**What this task involves:** Collect all lines from the records below that include the word "DIAGEO".

**Data supplied:**
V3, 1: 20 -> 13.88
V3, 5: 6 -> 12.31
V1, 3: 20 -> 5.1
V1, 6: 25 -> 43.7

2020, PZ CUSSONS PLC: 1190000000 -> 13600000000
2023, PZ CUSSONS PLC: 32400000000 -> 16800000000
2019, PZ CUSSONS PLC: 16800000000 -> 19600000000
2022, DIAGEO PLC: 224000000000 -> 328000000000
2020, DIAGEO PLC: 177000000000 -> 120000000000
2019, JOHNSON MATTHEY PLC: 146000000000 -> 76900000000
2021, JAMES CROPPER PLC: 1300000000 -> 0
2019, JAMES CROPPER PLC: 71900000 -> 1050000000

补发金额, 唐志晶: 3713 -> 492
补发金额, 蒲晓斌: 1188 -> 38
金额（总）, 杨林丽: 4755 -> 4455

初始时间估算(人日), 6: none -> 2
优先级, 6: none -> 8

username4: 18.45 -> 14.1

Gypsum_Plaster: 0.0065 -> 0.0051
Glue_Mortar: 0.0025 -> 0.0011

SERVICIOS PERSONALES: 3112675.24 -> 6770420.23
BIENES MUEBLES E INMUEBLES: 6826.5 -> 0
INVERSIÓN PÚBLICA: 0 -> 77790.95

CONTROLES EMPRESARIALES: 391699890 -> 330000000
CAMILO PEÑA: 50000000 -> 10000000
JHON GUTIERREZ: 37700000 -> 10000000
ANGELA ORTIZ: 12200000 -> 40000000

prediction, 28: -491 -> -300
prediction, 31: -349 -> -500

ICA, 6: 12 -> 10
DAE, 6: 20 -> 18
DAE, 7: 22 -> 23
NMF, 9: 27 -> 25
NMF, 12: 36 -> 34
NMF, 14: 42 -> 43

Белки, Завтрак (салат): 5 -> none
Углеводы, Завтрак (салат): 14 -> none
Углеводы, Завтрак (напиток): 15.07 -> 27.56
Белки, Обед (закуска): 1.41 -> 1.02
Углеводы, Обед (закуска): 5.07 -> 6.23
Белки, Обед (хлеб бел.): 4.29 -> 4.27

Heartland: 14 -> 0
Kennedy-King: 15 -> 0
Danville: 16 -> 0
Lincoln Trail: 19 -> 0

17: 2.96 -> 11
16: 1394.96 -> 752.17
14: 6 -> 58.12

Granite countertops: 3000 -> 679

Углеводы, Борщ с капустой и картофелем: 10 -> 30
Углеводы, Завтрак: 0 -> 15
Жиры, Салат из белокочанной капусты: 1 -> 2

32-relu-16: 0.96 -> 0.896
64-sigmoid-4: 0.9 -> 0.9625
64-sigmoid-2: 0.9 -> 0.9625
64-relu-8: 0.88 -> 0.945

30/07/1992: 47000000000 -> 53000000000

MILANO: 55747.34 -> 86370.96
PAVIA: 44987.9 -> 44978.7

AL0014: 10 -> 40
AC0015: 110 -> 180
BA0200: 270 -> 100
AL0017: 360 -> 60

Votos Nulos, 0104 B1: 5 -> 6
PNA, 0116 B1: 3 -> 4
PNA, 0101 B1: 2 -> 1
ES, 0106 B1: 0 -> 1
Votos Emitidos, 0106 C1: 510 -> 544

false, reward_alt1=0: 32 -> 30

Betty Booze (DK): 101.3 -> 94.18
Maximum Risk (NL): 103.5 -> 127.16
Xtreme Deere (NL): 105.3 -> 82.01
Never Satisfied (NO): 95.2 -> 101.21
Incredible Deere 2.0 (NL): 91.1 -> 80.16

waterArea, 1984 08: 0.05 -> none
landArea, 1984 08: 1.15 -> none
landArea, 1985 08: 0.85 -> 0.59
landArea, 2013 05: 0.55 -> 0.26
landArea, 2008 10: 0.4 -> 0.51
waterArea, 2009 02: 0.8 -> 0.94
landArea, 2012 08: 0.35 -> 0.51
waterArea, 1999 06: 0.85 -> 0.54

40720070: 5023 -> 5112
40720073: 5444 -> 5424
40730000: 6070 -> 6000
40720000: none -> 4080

**Answer to this task:**
2022, DIAGEO PLC: 224000000000 -> 328000000000
2020, DIAGEO PLC: 177000000000 -> 120000000000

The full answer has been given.